#### What is being asked
Reproduce every entry exactly as shown.

#### Dataset
┄┄┄┄┄┄┄┄┄┄┄┄┄┄┄┄┄┄┄┄

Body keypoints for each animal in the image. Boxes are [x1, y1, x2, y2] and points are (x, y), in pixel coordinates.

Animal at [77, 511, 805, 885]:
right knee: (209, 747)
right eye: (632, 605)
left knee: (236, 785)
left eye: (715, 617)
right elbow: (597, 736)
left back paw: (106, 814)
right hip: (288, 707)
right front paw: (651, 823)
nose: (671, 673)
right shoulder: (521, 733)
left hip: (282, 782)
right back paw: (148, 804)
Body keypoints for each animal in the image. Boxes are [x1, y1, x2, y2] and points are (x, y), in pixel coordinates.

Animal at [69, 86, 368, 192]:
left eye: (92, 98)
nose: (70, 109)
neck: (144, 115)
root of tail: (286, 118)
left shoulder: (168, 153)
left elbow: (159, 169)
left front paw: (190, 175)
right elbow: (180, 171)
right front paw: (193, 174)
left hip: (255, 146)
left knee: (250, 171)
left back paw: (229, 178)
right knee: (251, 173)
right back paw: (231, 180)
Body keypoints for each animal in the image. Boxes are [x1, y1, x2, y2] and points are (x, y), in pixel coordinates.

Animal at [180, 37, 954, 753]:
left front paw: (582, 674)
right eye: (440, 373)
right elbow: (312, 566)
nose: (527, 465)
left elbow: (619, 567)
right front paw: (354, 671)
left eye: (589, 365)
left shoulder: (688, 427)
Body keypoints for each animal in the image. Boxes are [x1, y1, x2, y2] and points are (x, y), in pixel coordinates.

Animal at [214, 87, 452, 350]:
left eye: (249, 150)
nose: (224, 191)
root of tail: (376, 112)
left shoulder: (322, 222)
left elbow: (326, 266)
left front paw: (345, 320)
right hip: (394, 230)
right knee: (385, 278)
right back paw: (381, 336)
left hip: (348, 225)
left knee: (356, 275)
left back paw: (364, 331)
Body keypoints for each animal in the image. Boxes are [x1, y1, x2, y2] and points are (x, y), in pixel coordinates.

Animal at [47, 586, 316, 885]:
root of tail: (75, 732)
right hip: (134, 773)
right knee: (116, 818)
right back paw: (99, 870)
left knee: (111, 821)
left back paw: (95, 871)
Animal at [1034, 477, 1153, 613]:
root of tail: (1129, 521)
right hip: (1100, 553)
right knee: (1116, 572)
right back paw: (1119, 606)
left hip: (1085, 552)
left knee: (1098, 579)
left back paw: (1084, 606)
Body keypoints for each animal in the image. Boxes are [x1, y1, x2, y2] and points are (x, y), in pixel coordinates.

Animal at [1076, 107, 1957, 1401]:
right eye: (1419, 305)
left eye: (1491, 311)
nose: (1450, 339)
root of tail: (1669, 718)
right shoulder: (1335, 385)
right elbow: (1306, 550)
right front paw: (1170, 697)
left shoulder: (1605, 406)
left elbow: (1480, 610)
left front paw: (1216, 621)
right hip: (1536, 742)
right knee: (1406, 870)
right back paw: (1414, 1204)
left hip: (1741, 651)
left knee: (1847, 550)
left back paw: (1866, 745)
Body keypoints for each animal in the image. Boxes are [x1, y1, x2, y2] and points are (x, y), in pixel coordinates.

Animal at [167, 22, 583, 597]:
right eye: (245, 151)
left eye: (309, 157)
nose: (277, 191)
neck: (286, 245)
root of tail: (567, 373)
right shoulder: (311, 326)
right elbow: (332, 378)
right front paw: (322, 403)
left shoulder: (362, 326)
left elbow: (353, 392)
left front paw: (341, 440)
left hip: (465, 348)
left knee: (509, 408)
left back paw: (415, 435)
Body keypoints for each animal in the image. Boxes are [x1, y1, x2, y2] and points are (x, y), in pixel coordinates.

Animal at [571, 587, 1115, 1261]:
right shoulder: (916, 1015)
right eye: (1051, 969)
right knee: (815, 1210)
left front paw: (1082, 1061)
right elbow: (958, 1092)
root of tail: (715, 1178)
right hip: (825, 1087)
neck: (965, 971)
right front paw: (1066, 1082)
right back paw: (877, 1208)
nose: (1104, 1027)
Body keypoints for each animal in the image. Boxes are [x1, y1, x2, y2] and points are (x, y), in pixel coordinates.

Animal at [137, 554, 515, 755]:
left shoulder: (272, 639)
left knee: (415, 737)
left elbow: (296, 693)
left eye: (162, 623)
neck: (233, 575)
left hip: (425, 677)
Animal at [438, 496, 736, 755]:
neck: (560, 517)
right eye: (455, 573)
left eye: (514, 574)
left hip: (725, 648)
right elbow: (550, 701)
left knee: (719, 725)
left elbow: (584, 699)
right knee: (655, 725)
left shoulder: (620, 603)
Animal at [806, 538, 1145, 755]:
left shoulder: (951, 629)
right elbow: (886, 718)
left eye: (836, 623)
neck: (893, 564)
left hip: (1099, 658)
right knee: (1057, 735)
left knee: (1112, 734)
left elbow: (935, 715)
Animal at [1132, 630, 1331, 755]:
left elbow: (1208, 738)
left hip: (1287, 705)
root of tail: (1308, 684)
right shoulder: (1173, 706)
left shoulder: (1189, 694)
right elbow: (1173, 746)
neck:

┄┄┄┄┄┄┄┄┄┄┄┄┄┄┄┄┄┄┄┄

#### Result of the exercise
Body keypoints for each animal in the image. Boxes are [x1, y1, x2, y2] and points are (x, y), in pixel coordinates.

Animal at [77, 511, 805, 885]:
right knee: (209, 747)
right eye: (632, 605)
left knee: (236, 785)
left eye: (715, 617)
right elbow: (597, 736)
left back paw: (106, 814)
right hip: (288, 707)
right front paw: (651, 823)
nose: (671, 673)
right shoulder: (521, 733)
left hip: (282, 782)
right back paw: (148, 804)
Body keypoints for each animal in the image. Boxes are [x1, y1, x2, y2] and points are (x, y), in pixel coordinates.

Animal at [69, 86, 368, 192]:
left eye: (92, 98)
nose: (70, 109)
neck: (144, 115)
root of tail: (286, 118)
left shoulder: (168, 153)
left elbow: (159, 169)
left front paw: (190, 175)
right elbow: (180, 171)
right front paw: (193, 174)
left hip: (255, 146)
left knee: (250, 171)
left back paw: (229, 178)
right knee: (251, 173)
right back paw: (231, 180)
Body keypoints for each animal in the image. Boxes are [x1, y1, x2, y2] and points are (x, y), in pixel coordinates.

Animal at [180, 37, 954, 753]:
left front paw: (582, 674)
right eye: (440, 373)
right elbow: (312, 566)
nose: (527, 465)
left elbow: (619, 567)
right front paw: (354, 671)
left eye: (589, 365)
left shoulder: (688, 427)
Body keypoints for each animal in the image. Boxes are [x1, y1, x2, y2] and points are (x, y), in pixel coordinates.

Animal at [214, 87, 452, 350]:
left eye: (249, 150)
nose: (224, 191)
root of tail: (376, 112)
left shoulder: (322, 222)
left elbow: (326, 266)
left front paw: (345, 320)
right hip: (394, 230)
right knee: (385, 278)
right back paw: (381, 336)
left hip: (348, 225)
left knee: (356, 275)
left back paw: (364, 331)
Body keypoints for each animal in the image. Boxes are [x1, y1, x2, y2] and points are (x, y), in pixel coordinates.

Animal at [47, 586, 316, 885]:
root of tail: (75, 732)
right hip: (134, 773)
right knee: (116, 818)
right back paw: (99, 870)
left knee: (111, 821)
left back paw: (95, 871)
Animal at [1034, 477, 1153, 613]:
root of tail: (1129, 521)
right hip: (1100, 553)
right knee: (1116, 572)
right back paw: (1119, 606)
left hip: (1085, 552)
left knee: (1098, 579)
left back paw: (1084, 606)
Body keypoints for each animal in the image. Boxes are [x1, y1, x2, y2] and points are (x, y), in pixel coordinates.

Animal at [1076, 107, 1957, 1401]:
right eye: (1419, 305)
left eye: (1491, 311)
nose: (1450, 339)
root of tail: (1669, 718)
right shoulder: (1335, 385)
right elbow: (1306, 550)
right front paw: (1170, 697)
left shoulder: (1605, 406)
left elbow: (1480, 610)
left front paw: (1216, 621)
right hip: (1536, 742)
right knee: (1406, 870)
right back paw: (1414, 1204)
left hip: (1741, 651)
left knee: (1847, 550)
left back paw: (1866, 745)
Body keypoints for each animal in the image. Boxes are [x1, y1, x2, y2] and points are (x, y), in pixel coordinates.

Animal at [167, 22, 583, 597]:
right eye: (245, 151)
left eye: (309, 157)
nose: (277, 191)
neck: (286, 245)
root of tail: (567, 373)
right shoulder: (311, 326)
right elbow: (332, 378)
right front paw: (322, 403)
left shoulder: (362, 326)
left elbow: (353, 392)
left front paw: (341, 440)
left hip: (465, 348)
left knee: (509, 408)
left back paw: (415, 435)
Body keypoints for each animal in the image. Boxes are [x1, y1, x2, y2] and points are (x, y), in pixel coordinates.

Animal at [571, 587, 1115, 1261]:
right shoulder: (916, 1015)
right eye: (1051, 969)
right knee: (815, 1210)
left front paw: (1082, 1061)
right elbow: (958, 1092)
root of tail: (715, 1178)
right hip: (825, 1087)
neck: (965, 971)
right front paw: (1066, 1082)
right back paw: (877, 1208)
nose: (1104, 1027)
Body keypoints for each animal in the image. Boxes are [x1, y1, x2, y2] and points are (x, y), in pixel coordinates.

Animal at [137, 554, 515, 755]:
left shoulder: (272, 639)
left knee: (415, 737)
left elbow: (296, 693)
left eye: (162, 623)
neck: (233, 575)
left hip: (425, 677)
Animal at [438, 496, 736, 755]:
neck: (560, 517)
right eye: (455, 573)
left eye: (514, 574)
left hip: (725, 648)
right elbow: (550, 701)
left knee: (719, 725)
left elbow: (584, 699)
right knee: (655, 725)
left shoulder: (620, 603)
Animal at [806, 538, 1145, 755]:
left shoulder: (951, 629)
right elbow: (886, 718)
left eye: (836, 623)
neck: (893, 564)
left hip: (1099, 658)
right knee: (1057, 735)
left knee: (1112, 734)
left elbow: (935, 715)
Animal at [1132, 630, 1331, 755]:
left elbow: (1208, 738)
left hip: (1287, 705)
root of tail: (1308, 684)
right shoulder: (1173, 706)
left shoulder: (1189, 694)
right elbow: (1173, 746)
neck:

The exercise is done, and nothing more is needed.